Items listed in a dataset:
****************************************
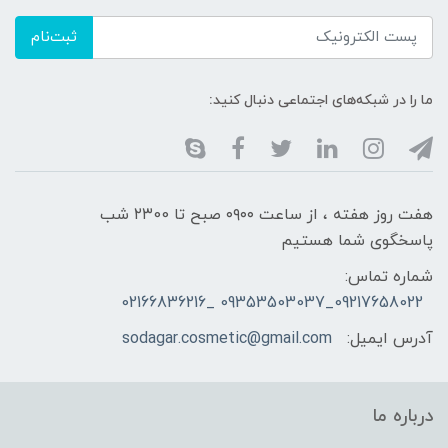
ثبت‌نام
ما را در شبکه‌های اجتماعی دنبال کنید:
هفت روز هفته ، از ساعت ۰۹۰۰ صبح تا ۲۳00 شب
پاسخگوی شما هستیم
شماره تماس:
09217658022_09353503037 _02166836216
آدرس ایمیل:
sodagar.cosmetic@gmail.com
درباره ما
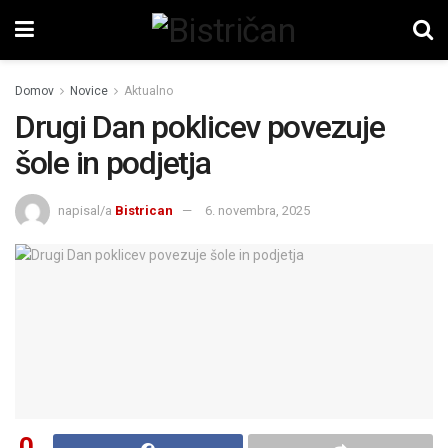
Domov
Novice
Aktualno
Drugi Dan poklicev povezuje
šole in podjetja
napisal/a
Bistrican
6. novembra, 2025
0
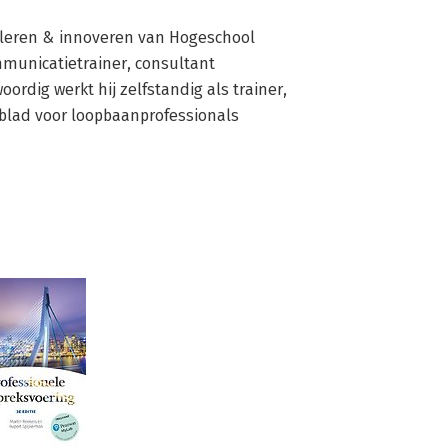
 leren & innoveren van Hogeschool 
municatietrainer, consultant 
dig werkt hij zelfstandig als trainer, 
kblad voor loopbaanprofessionals 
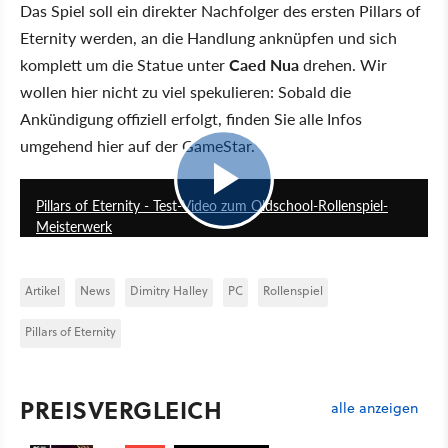
Das Spiel soll ein direkter Nachfolger des ersten Pillars of
Eternity werden, an die Handlung anknüpfen und sich
komplett um die Statue unter
Caed Nua
drehen. Wir
wollen hier nicht zu viel spekulieren: Sobald die
Ankündigung offiziell erfolgt, finden Sie alle Infos
umgehend hier auf der GameStar.
9:36
Pillars of Eternity - Test-Video zum Oldschool-Rollenspiel-
Meisterwerk
Artikel
News
Dimitry Halley
PC
Rollenspiel
Pillars of Eternity
PREISVERGLEICH
alle anzeigen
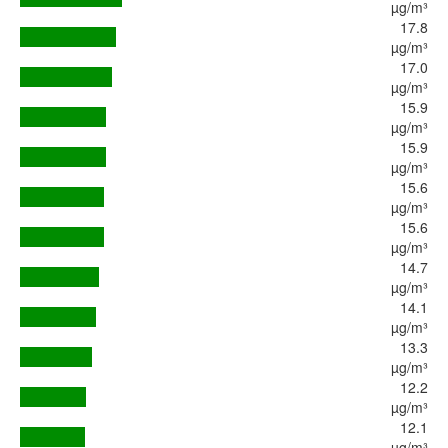
µg/m³
17.8
µg/m³
17.0
µg/m³
15.9
µg/m³
15.9
µg/m³
15.6
µg/m³
15.6
µg/m³
14.7
µg/m³
14.1
µg/m³
13.3
µg/m³
12.2
µg/m³
12.1
µg/m³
****************************************
Problem requirements: Every line above goes into your copy exactly; no images go in.

Task solution:
ثبت‌نام
ما را در شبکه‌های اجتماعی دنبال کنید:
هفت روز هفته ، از ساعت ۰۹۰۰ صبح تا ۲۳00 شب
پاسخگوی شما هستیم
شماره تماس:
09217658022_09353503037 _02166836216
آدرس ایمیل:
sodagar.cosmetic@gmail.com
درباره ما
Domov
Novice
Aktualno
Drugi Dan poklicev povezuje
šole in podjetja
napisal/a
Bistrican
6. novembra, 2025
0
 leren & innoveren van Hogeschool 
municatietrainer, consultant 
dig werkt hij zelfstandig als trainer, 
kblad voor loopbaanprofessionals 
Das Spiel soll ein direkter Nachfolger des ersten Pillars of
Eternity werden, an die Handlung anknüpfen und sich
komplett um die Statue unter
Caed Nua
drehen. Wir
wollen hier nicht zu viel spekulieren: Sobald die
Ankündigung offiziell erfolgt, finden Sie alle Infos
umgehend hier auf der GameStar.
9:36
Pillars of Eternity - Test-Video zum Oldschool-Rollenspiel-
Meisterwerk
Artikel
News
Dimitry Halley
PC
Rollenspiel
Pillars of Eternity
PREISVERGLEICH
alle anzeigen
µg/m³
17.8
µg/m³
17.0
µg/m³
15.9
µg/m³
15.9
µg/m³
15.6
µg/m³
15.6
µg/m³
14.7
µg/m³
14.1
µg/m³
13.3
µg/m³
12.2
µg/m³
12.1
µg/m³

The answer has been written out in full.